Lors du boom du râmen dans les années 1980, la ville de Kitakata ne comptait que 30 000 habitants. Au plus fort de cette période, jusqu’à 120 magasins de râmen rivalisaient avec les deux autres villes bien plus grandes qu’elle. En outre, une culture unique y a pris racine : ici, on prend un bol de râmen dès le petit-déjeuner.
Les nouilles plates et rétrécies sont nées au Genraiken
C’est au « Genraiken – Cuisine Chinoise » qu’est né le Kitakata râmen, comme le rappelle les grands caractères « Ganso » (le fondateur) jaunes sur fond noir sur la devanture. Le plat qui constitue la spécialité du lieu s’appelle encore « Nouilles chinoises » (Chûka soba), à la recette très simple, à l’ancienne : une soupe légère mais pleine de saveur à la sauce soja, des nouilles épaisses et fermes.

• Consigne 1: Recopiez le passage du texte sur le râmen de Kitakata commençant à « Lors du boom » et se terminant à « dès le petit-déjeuner. », en substituant « dîner » à « petit-déjeuner ».
Le texte et les entrées n'ont aucun lien entre eux.

• Extraits de données:
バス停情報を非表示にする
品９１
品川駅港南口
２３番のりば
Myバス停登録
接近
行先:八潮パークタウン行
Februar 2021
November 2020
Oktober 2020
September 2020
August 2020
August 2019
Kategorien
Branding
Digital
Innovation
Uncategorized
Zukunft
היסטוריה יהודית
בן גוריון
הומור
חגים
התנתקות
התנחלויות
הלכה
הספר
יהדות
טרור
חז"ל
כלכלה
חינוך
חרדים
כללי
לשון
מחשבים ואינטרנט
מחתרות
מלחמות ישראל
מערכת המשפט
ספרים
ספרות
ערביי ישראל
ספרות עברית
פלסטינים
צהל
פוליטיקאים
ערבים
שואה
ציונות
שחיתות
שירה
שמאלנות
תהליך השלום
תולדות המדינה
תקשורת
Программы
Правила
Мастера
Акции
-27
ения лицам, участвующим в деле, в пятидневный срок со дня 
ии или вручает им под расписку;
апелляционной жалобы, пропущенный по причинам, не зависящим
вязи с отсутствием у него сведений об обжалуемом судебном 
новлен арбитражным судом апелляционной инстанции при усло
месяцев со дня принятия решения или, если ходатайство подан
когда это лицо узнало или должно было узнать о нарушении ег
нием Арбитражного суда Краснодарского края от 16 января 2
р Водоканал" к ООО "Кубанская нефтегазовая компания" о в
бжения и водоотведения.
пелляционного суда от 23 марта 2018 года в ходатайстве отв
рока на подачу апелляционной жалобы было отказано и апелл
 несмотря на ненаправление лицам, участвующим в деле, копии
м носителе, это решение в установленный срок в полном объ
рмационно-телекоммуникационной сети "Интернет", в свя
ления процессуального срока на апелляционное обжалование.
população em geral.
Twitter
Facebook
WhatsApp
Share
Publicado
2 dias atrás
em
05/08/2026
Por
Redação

• Consigne 2: Restituez à l'identique toutes les lignes des entrées.

• Résultat 1:
Lors du boom du râmen dans les années 1980, la ville de Kitakata ne comptait que 30 000 habitants. Au plus fort de cette période, jusqu’à 120 magasins de râmen rivalisaient avec les deux autres villes bien plus grandes qu’elle. En outre, une culture unique y a pris racine : ici, on prend un bol de râmen dès le dîner.

• Résultat 2:
バス停情報を非表示にする
品９１
品川駅港南口
２３番のりば
Myバス停登録
接近
行先:八潮パークタウン行
Februar 2021
November 2020
Oktober 2020
September 2020
August 2020
August 2019
Kategorien
Branding
Digital
Innovation
Uncategorized
Zukunft
היסטוריה יהודית
בן גוריון
הומור
חגים
התנתקות
התנחלויות
הלכה
הספר
יהדות
טרור
חז"ל
כלכלה
חינוך
חרדים
כללי
לשון
מחשבים ואינטרנט
מחתרות
מלחמות ישראל
מערכת המשפט
ספרים
ספרות
ערביי ישראל
ספרות עברית
פלסטינים
צהל
פוליטיקאים
ערבים
שואה
ציונות
שחיתות
שירה
שמאלנות
תהליך השלום
תולדות המדינה
תקשורת
Программы
Правила
Мастера
Акции
-27
ения лицам, участвующим в деле, в пятидневный срок со дня 
ии или вручает им под расписку;
апелляционной жалобы, пропущенный по причинам, не зависящим
вязи с отсутствием у него сведений об обжалуемом судебном 
новлен арбитражным судом апелляционной инстанции при усло
месяцев со дня принятия решения или, если ходатайство подан
когда это лицо узнало или должно было узнать о нарушении ег
нием Арбитражного суда Краснодарского края от 16 января 2
р Водоканал" к ООО "Кубанская нефтегазовая компания" о в
бжения и водоотведения.
пелляционного суда от 23 марта 2018 года в ходатайстве отв
рока на подачу апелляционной жалобы было отказано и апелл
 несмотря на ненаправление лицам, участвующим в деле, копии
м носителе, это решение в установленный срок в полном объ
рмационно-телекоммуникационной сети "Интернет", в свя
ления процессуального срока на апелляционное обжалование.
população em geral.
Twitter
Facebook
WhatsApp
Share
Publicado
2 dias atrás
em
05/08/2026
Por
Redação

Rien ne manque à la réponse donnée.